The picture of the beach is of course my ultimate fantasy…I want to own an island…and everyone’s invited…well, scratch that, there is a list of very specific people that are NOT allowed on my island…and trust me, you know if you are on that list. I may, in reality never own an island…upkeep would be work I have no interest in doing and really all I want to do is be near the ocean and write…so living on someone else’s island would probably suffice for that…plus despite no oceans being anywhere in view…I am quite content in Kansas City for the moment.

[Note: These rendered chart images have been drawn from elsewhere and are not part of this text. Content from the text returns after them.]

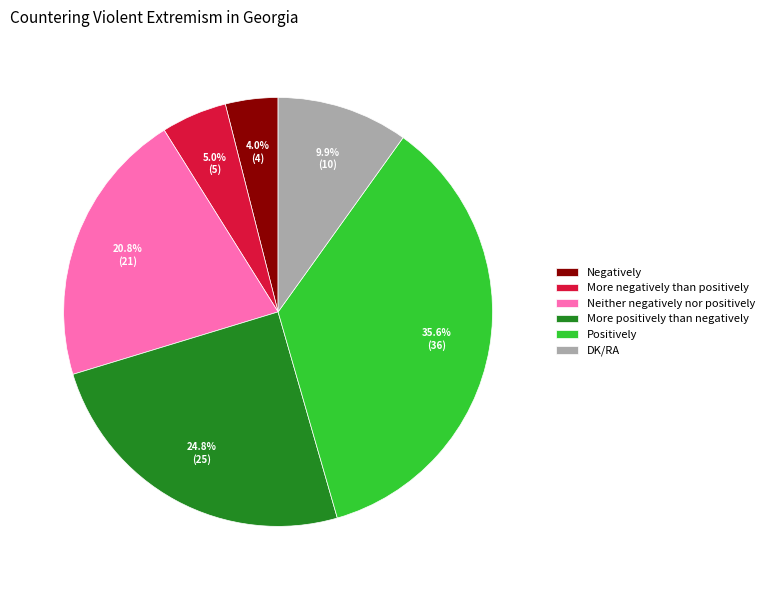

What percentage is NOT represented by Positively?

64.4%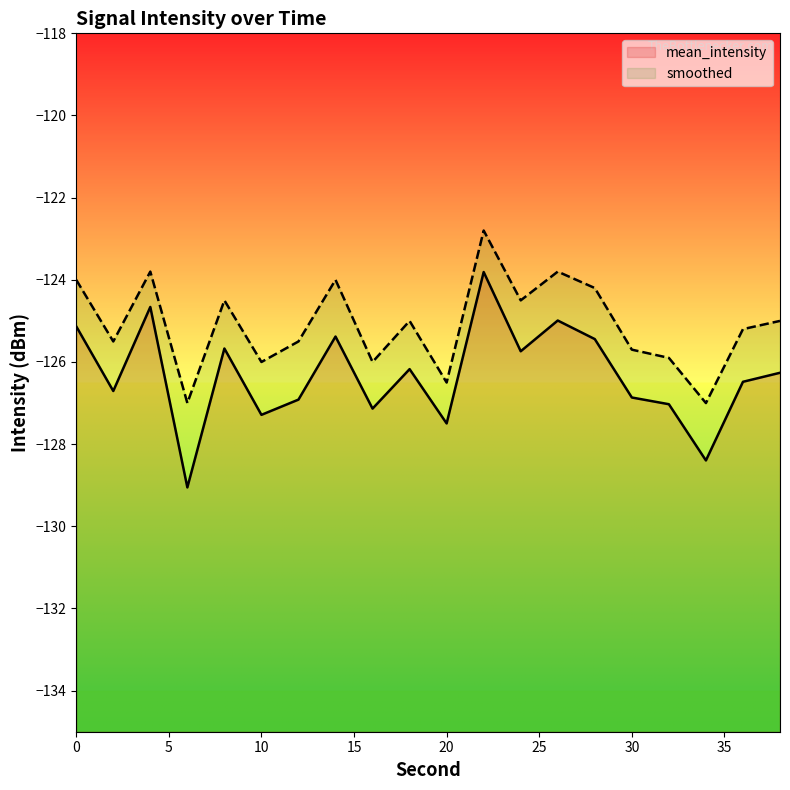

What value does the mean_intensity series have at 32?

-127.0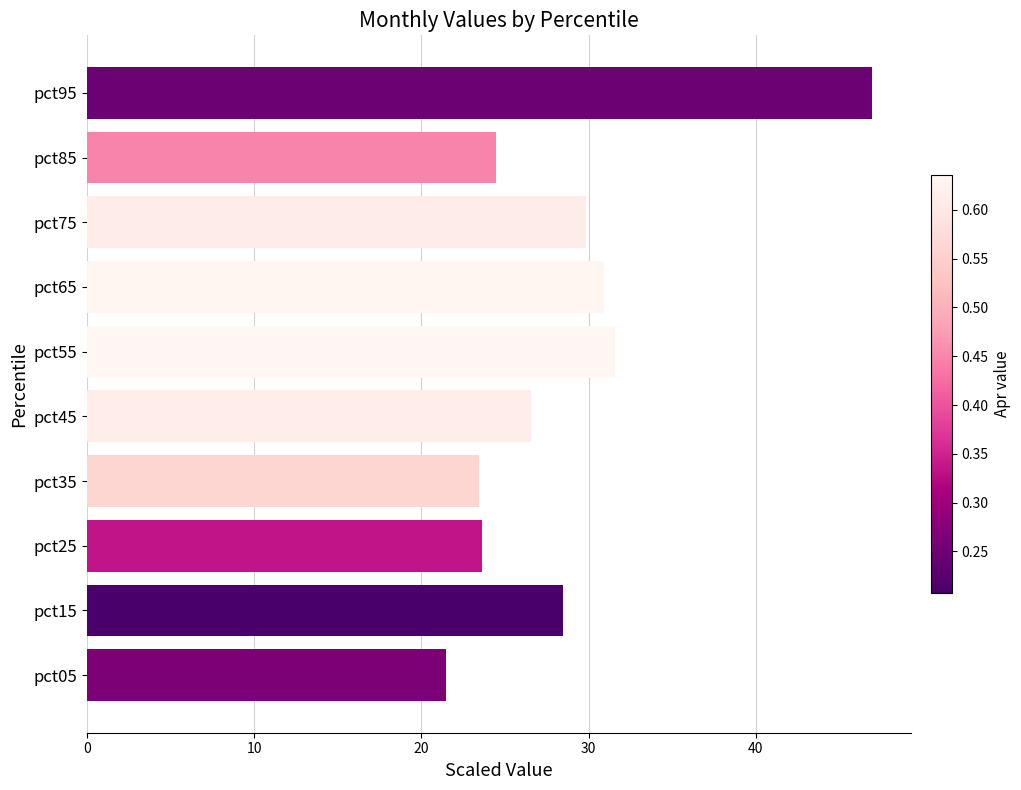

True or false: the data shows 52.4 at pct55.

False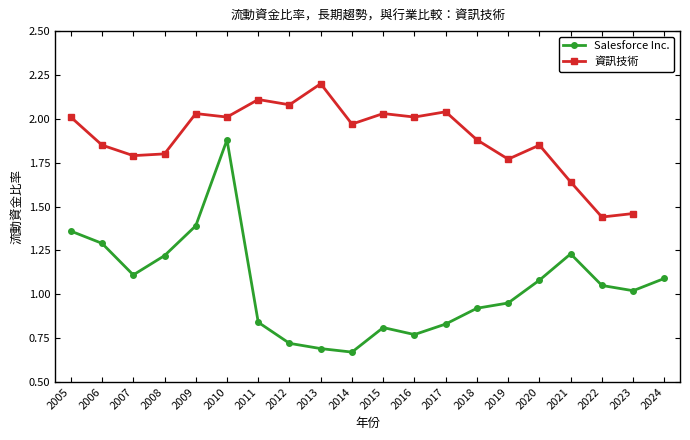

Rank the series at 2022 from highest to lowest value.

資訊技術, Salesforce Inc.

My life is not quite where I want it right now…the ratio of HAVE to’s is far from proportionate from the WANT to’s and that makes me all spinny and wonky and more than a little growly but the goal is to grin and bear it until my life can be more shiny (and if that sentence made sense to you…you know me way too well and I adore you…and if that sentence made no sense to you…perhaps we should get better acquainted).

Mentally, I am lying on a beach…the sun is shining down on me, and my lappy is protected from the elements…and all I can see as I look out is the ocean…and I am full of peace…yup, that should get me through the week!!!